1. In a bowl, mix the flour and butter: rub the butter into the flour until the mixture starts to resemble golden breadcrumbs and all of the pieces of butter have been blended in. Mix the water in, a little at a time, to form a smooth, not-sticky pastry. Wrap in a bag or clingfilm, and chill for 30 minutes in the refrigerator.

 

2. Heat the oil in the pan and fry the leek until soft. Allow to cool.

 

3. Roll the pastry out and line a 16-cm pie dish or flan tin. Sprinkle the bottom with a few drops of water, then prick all over with a fork, and bake in a hot oven for 5 to 7 minutes. If you want, you can put baking paper inside the dish, on top of the pastry, and fill this with beans or lentils to weight it down as the case "blind bakes" like this.

 

4. Fill the case with the salmon and leek.

 

5. Beat the eggs with the milk. Pour over the filling, and bake in a hot oven for 25 minutes until the egg is golden brown and bubbling.
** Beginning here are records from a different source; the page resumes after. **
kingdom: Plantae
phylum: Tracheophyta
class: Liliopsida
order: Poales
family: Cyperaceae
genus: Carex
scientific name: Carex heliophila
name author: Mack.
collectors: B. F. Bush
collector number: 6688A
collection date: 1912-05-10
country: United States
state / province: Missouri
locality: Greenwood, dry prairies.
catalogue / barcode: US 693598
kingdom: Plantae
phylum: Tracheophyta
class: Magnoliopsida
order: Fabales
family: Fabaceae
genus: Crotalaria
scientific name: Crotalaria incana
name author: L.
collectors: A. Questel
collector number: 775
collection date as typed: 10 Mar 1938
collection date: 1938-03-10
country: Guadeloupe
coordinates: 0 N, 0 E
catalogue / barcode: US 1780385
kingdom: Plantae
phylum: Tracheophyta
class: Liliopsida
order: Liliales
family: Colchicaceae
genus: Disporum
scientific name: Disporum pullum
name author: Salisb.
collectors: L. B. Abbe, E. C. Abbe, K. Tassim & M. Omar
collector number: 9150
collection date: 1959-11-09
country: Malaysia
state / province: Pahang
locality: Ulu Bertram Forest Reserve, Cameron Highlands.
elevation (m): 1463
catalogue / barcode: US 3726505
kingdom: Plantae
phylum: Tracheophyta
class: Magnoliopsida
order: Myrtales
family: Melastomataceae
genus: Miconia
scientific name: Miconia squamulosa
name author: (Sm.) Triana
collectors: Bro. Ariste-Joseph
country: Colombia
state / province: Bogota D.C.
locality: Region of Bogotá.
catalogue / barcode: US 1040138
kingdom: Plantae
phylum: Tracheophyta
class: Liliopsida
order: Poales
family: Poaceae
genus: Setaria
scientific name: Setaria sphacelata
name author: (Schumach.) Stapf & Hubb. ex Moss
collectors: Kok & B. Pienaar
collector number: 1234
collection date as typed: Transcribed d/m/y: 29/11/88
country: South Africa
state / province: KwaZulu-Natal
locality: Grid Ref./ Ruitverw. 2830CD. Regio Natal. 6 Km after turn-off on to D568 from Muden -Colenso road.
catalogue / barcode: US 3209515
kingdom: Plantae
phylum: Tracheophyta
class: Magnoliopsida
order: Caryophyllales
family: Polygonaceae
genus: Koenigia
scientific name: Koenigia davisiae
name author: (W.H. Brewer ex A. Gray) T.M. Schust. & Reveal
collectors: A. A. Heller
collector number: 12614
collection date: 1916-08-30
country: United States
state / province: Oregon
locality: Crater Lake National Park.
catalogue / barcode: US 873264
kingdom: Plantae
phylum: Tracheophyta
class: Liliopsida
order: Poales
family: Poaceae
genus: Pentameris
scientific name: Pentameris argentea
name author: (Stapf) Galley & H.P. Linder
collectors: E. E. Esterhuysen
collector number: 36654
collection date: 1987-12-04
Allow to cool, then chill.

 

 

Ingredient of the fortnight: APRICOT

 

Apricots can be an unappealing prospect. They look a bit odd-small, yellow and furry-and every now and again you get a really bad one. You know the type: a bit sour, with thick skin and an unappealing suede-like texture. But a good apricot is a thing of extreme beauty: eaten as it is, they can be ultra-juicy, really sweet, far removed from the processed taste of apricot jam or preserve (the flavour of which actually comes from the kernel).

 

Bad apricots occur when they've been picked too early: they don't ripen off the tree, so make sure you choose a punnet that has already reached optimum ripeness, as you can't just leave them and hope that they get better. If you want to remove the skin and dice the flesh to use in a salad or dessert, you can do this easily by simply dipping the fruit in boiling water.

 

Dried apricots make a delicious addition to many breakfast or dessert dishes, but can also be used in couscous dishes. Add them before the water, with plenty of seasoning and some chopped parsley, then introduce the stock and watch it all rehydrate.